__Activity__: Lines containing the word "Elemental" are the ones to copy from the records below.

___ Given data

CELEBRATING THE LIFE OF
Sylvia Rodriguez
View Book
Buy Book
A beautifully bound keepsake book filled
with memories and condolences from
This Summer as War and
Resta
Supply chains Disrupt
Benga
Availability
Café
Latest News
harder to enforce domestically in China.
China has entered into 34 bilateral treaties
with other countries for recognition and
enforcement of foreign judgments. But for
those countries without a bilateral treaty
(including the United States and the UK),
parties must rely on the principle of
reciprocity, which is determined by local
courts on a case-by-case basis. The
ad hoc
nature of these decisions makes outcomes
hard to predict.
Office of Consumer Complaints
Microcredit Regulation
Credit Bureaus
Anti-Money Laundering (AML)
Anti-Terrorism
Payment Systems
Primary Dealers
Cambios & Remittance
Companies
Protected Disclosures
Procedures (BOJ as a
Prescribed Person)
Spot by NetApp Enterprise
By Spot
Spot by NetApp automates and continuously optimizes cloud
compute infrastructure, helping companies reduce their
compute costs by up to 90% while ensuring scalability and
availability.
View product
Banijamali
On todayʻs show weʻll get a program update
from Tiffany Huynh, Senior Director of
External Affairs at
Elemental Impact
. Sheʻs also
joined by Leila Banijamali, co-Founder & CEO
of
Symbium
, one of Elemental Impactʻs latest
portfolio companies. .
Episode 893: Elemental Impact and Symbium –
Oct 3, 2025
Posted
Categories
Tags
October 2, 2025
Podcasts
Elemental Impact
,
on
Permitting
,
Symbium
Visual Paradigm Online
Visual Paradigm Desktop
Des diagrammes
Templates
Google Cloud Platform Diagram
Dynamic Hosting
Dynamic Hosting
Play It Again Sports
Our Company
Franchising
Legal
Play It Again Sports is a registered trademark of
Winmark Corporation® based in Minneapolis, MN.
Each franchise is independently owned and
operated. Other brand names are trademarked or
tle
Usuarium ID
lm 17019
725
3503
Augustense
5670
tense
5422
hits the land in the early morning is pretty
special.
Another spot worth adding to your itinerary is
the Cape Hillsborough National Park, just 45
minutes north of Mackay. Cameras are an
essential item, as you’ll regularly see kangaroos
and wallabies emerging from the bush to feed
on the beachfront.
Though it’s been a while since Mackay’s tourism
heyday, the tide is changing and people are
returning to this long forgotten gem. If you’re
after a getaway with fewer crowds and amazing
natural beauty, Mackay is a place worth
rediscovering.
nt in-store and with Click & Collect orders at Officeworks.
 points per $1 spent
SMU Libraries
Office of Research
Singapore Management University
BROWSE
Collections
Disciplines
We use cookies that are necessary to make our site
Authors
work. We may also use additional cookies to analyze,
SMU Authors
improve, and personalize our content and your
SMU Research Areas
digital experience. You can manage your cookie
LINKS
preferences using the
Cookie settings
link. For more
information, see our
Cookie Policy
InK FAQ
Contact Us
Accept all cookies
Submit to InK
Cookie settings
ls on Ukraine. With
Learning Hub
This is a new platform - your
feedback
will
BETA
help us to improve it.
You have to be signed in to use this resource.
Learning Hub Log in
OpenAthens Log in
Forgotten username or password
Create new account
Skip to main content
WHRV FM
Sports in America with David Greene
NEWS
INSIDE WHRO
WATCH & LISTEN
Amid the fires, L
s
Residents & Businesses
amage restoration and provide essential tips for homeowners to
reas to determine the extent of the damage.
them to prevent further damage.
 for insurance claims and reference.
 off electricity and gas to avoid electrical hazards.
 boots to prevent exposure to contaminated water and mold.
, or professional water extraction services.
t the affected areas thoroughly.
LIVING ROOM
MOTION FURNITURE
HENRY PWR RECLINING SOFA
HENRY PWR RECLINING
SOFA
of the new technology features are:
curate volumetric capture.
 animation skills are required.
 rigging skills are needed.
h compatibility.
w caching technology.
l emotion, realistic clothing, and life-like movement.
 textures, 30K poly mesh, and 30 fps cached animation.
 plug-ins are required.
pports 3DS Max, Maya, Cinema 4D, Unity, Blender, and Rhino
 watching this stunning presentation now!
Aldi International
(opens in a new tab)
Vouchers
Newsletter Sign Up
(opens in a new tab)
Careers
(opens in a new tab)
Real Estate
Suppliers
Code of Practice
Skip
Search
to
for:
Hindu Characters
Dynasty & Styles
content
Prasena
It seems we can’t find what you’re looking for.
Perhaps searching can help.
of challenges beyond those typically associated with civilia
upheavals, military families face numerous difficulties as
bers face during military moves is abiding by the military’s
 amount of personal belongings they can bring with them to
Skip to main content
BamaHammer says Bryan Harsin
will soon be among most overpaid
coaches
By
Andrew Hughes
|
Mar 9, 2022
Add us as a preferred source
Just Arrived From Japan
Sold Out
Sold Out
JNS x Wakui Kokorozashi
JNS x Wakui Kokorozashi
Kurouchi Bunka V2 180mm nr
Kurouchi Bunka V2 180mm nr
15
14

______

__Expected answer__:
Elemental Impact
, one of Elemental Impactʻs latest
Episode 893: Elemental Impact and Symbium –
Elemental Impact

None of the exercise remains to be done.